En los últimos días ha habido dos ejemplos clamorosos de la incomodidad que las víctimas provocan en los pragmáticos. Iñaki Anasagasti arremetió contra las asociaciones de víctimas del terrorismo, pidiendo la desactivación y el desarme de estas organizaciones. Sin duda es miserable, como ya se ha dicho, humillar a las víctimas. Pero no es nuevo: hay mil ejemplos en la historia en que se culpabiliza a las víctimas como si se les recriminara no haberse sometido a los verdugos. Es decir, haber alterado el orden de lo patrio. Anasagasti pide a las víctimas que se retiren para no estropear la arcádica imagen de Euskadi que vende el PNV. El pragmatismo a veces es ciego. ¿O es que Anasagasti no ve a los verdugos? Desgraciadamente no tardarán en ponerle nuevas víctimas a la vista. ¿Seguirá pidiendo que se las esconda?

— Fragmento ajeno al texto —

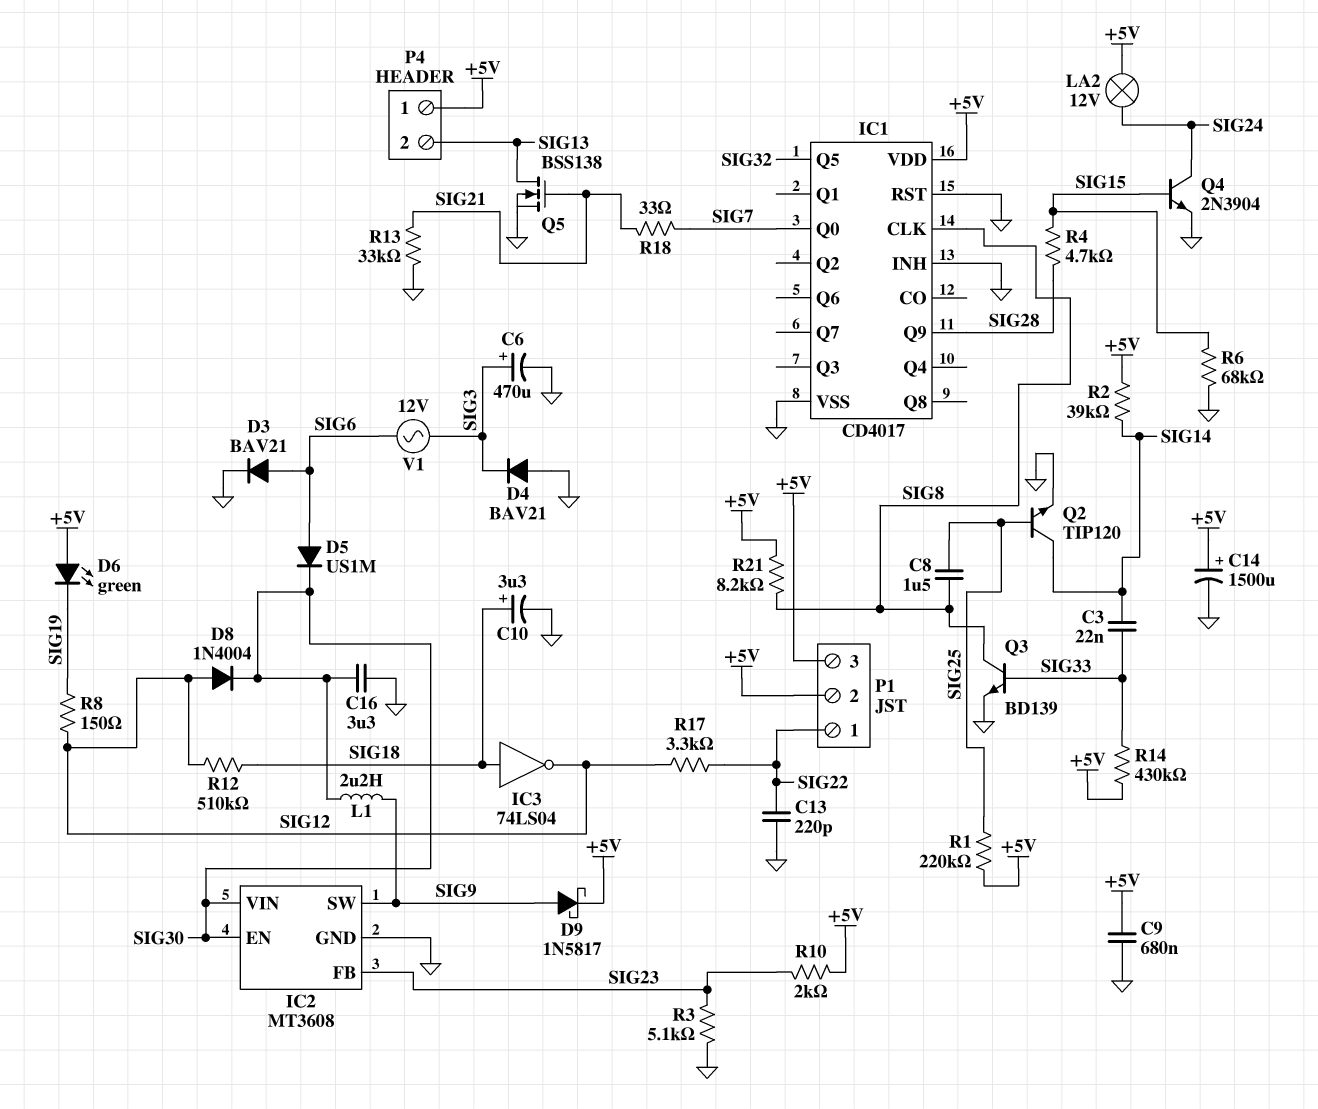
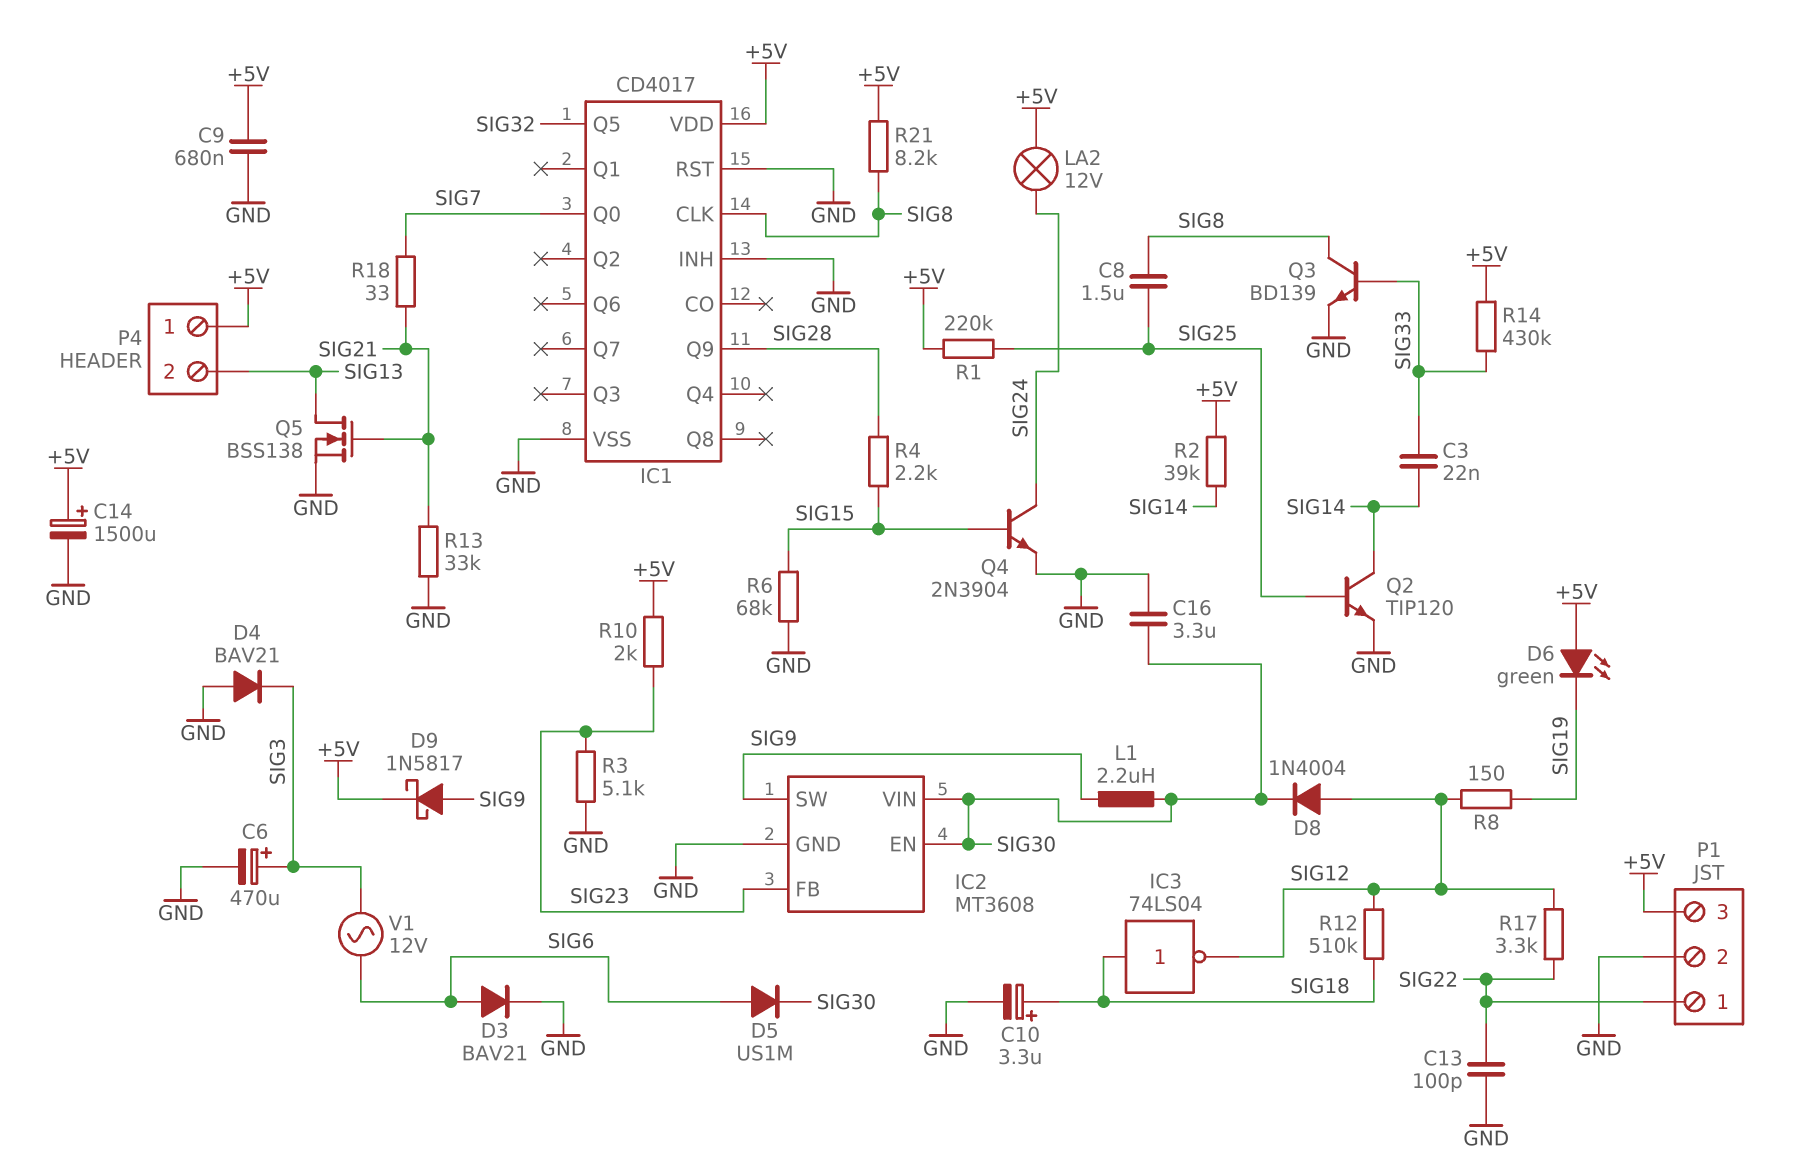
C13: 220pF (GND, SIG22) -> 100pF (GND, SIG22)
P1 pin 2: +5V -> GND
R4: 4.7k (SIG15, SIG28) -> 2.2k (SIG15, SIG28)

Lejos de España, José María Aznar se sumaba a las lecciones de pragmatismo cotidiano. Aznar tiene el raro honor de ser el único líder europeo que nunca afeó a Putin la masacre de Chechenia. Lo hizo, por supuesto, en nombre del realismo político, porque la misión de un gobernante es estar bien con todo el mundo. Por el bien de España, por supuesto. Aznar ni siquiera recurrió la cláusula de compromiso de hacer una apelación a los derechos humanos en su discurso, como hace el Rey cuando pisa territorios oscuros. El problema del pragmático es que siempre se puede encontrar atrapado por alguien más pragmático todavía. Putin no se cortó: Chechenia y el País Vasco son lo mismo. De este modo, los lazos con Aznar se hacían inquebrantables. Del pragmático Aznar no salió ni un reproche. Se había olvidado de las víctimas, las chechenas, por supuesto, para no emborronarle la página a Putin. Y la amnesia le hizo olvidar también al País Vasco. En defensa del pragmatismo de los poderosos, algunos denuncian con razón la tendencia espontánea al 'ballet moral', para seguir con Kundera, que tenemos a menudo los que escribimos, muy dados a poner la ética al servicio de nuestros narcisismos. Se puede aceptar como advertencia, pero no como legitimación de quienes desde el pragmatismo niegan relevancia política a los juicios morales. Porque hay un territorio que es el de la moral real, donde cada cual asume sus compromisos, que sólo puede construirse sobre la renuncia al eufemismo y sobre el rechazo a ocultar las víctimas. Este territorio es el espacio del debate político, por lo menos en las sociedades democráticas que todavía no han sido arrastradas por el pragmatismo hacia la irrecuperable enfermedad de la indiferencia.